REQUIREMENT: One number, and no other words, should make up the answer: how many lines of the listing contain the string "middle".

RECORDS FOR THE TASK:

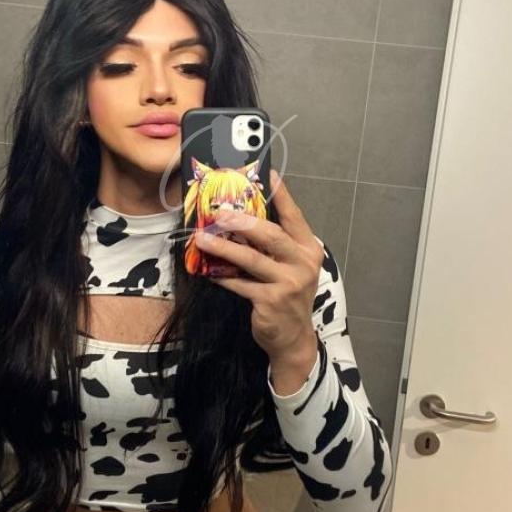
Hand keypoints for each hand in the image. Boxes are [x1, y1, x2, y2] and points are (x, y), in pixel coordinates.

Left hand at [195, 168, 323, 363]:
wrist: (293, 337)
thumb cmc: (287, 295)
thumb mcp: (289, 267)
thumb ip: (274, 246)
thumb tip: (240, 218)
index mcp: (309, 249)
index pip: (294, 217)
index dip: (282, 195)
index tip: (268, 173)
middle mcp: (303, 263)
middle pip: (271, 235)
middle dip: (243, 221)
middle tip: (219, 212)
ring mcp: (289, 283)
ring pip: (252, 259)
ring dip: (223, 247)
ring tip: (202, 238)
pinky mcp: (271, 301)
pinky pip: (240, 284)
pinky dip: (222, 276)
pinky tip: (206, 270)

WRITTEN SOLUTION: 4